Aim of the exercise:
All of the records must be set down again word for word.

******************************

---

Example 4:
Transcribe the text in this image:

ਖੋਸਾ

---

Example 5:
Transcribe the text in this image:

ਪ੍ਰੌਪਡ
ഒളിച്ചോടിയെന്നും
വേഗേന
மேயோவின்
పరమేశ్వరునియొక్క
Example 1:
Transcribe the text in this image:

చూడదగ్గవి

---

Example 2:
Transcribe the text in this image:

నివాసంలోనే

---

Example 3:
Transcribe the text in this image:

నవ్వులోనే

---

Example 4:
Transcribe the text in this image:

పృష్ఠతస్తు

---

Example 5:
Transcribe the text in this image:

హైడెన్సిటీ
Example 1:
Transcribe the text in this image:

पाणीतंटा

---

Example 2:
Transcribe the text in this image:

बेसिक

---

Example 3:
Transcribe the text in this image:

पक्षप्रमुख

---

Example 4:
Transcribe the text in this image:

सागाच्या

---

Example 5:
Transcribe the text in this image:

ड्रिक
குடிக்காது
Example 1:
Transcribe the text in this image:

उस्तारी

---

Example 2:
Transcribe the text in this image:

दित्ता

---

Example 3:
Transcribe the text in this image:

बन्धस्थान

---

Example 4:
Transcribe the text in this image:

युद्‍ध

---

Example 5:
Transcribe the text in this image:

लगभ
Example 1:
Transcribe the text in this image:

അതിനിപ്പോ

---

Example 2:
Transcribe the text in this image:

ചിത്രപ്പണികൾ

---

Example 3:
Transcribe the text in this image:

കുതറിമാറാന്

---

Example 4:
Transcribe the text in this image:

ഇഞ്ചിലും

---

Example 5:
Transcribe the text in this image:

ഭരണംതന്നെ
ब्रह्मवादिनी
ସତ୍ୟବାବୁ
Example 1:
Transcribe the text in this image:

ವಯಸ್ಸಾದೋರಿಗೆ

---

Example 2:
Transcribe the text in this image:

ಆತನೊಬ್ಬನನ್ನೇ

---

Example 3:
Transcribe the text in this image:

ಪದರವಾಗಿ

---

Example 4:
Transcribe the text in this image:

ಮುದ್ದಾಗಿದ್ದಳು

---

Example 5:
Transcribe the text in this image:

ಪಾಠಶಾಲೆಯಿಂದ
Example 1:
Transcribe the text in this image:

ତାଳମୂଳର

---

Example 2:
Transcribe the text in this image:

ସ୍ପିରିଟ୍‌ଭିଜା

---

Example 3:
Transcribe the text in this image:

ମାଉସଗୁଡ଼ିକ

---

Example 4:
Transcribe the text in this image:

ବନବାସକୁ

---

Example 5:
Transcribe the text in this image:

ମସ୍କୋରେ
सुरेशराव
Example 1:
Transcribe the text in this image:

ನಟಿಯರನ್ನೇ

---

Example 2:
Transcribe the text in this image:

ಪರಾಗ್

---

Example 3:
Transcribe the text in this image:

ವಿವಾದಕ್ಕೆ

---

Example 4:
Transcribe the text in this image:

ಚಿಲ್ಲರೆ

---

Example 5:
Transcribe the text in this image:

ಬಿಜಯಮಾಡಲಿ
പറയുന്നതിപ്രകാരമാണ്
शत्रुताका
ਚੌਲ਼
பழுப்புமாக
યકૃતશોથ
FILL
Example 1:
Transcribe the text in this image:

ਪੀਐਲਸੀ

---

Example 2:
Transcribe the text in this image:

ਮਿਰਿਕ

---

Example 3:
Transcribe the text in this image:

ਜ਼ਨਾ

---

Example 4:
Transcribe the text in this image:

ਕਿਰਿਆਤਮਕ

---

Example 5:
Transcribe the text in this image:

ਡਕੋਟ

******************************

Solution for this exercise:
---

Example 4:
Transcribe the text in this image:

ਖੋਸਾ

---

Example 5:
Transcribe the text in this image:

ਪ੍ਰੌਪਡ
ഒളിച്ചോടിയെന്നും
വേഗേന
மேயோவின்
పరమేశ్వరునియొక్క
Example 1:
Transcribe the text in this image:

చూడదగ్గవి

---

Example 2:
Transcribe the text in this image:

నివాసంలోనే

---

Example 3:
Transcribe the text in this image:

నవ్వులోనే

---

Example 4:
Transcribe the text in this image:

పృష్ఠతస్తు

---

Example 5:
Transcribe the text in this image:

హైడెన్సిటీ
Example 1:
Transcribe the text in this image:

पाणीतंटा

---

Example 2:
Transcribe the text in this image:

बेसिक

---

Example 3:
Transcribe the text in this image:

पक्षप्रमुख

---

Example 4:
Transcribe the text in this image:

सागाच्या

---

Example 5:
Transcribe the text in this image:

ड्रिक
குடிக்காது
Example 1:
Transcribe the text in this image:

उस्तारी

---

Example 2:
Transcribe the text in this image:

दित्ता

---

Example 3:
Transcribe the text in this image:

बन्धस्थान

---

Example 4:
Transcribe the text in this image:

युद्‍ध

---

Example 5:
Transcribe the text in this image:

लगभ
Example 1:
Transcribe the text in this image:

അതിനിപ്പോ

---

Example 2:
Transcribe the text in this image:

ചിത്രപ്പണികൾ

---

Example 3:
Transcribe the text in this image:

കുതറിമാറാന്

---

Example 4:
Transcribe the text in this image:

ഇഞ്ചിലും

---

Example 5:
Transcribe the text in this image:

ഭരണംതന്നെ
ब्रह्मवादिनी
ସତ୍ୟବାବୁ
Example 1:
Transcribe the text in this image:

ವಯಸ್ಸಾದೋರಿಗೆ

---

Example 2:
Transcribe the text in this image:

ಆತನೊಬ್ಬನನ್ನೇ

---

Example 3:
Transcribe the text in this image:

ಪದರವಾಗಿ

---

Example 4:
Transcribe the text in this image:

ಮುದ್ದಾಗಿದ್ದಳು

---

Example 5:
Transcribe the text in this image:

ಪಾಠಶಾಲೆಯಿಂದ
Example 1:
Transcribe the text in this image:

ତାଳମୂଳର

---

Example 2:
Transcribe the text in this image:

ସ୍ପିରିଟ୍‌ଭିଜା

---

Example 3:
Transcribe the text in this image:

ମାଉସଗୁଡ଼ିକ

---

Example 4:
Transcribe the text in this image:

ବନବାସକୁ

---

Example 5:
Transcribe the text in this image:

ମସ୍କୋରେ
सुरेशराव
Example 1:
Transcribe the text in this image:

ನಟಿಯರನ್ನೇ

---

Example 2:
Transcribe the text in this image:

ಪರಾಗ್

---

Example 3:
Transcribe the text in this image:

ವಿವಾದಕ್ಕೆ

---

Example 4:
Transcribe the text in this image:

ಚಿಲ್ಲರೆ

---

Example 5:
Transcribe the text in this image:

ಬಿಜಯಮಾಡಲಿ
പറയുന്നതിപ്രകാരമാണ്
शत्रुताका
ਚੌਲ਼
பழுப்புமாக
યકૃતશોથ
FILL
Example 1:
Transcribe the text in this image:

ਪੀਐਲਸੀ

---

Example 2:
Transcribe the text in this image:

ਮਿਰਿਕ

---

Example 3:
Transcribe the text in this image:

ਜ਼ਨਾ

---

Example 4:
Transcribe the text in this image:

ਕਿਰਿਆਤਮਕ

---

Example 5:
Transcribe the text in this image:

ਡਕੋਟ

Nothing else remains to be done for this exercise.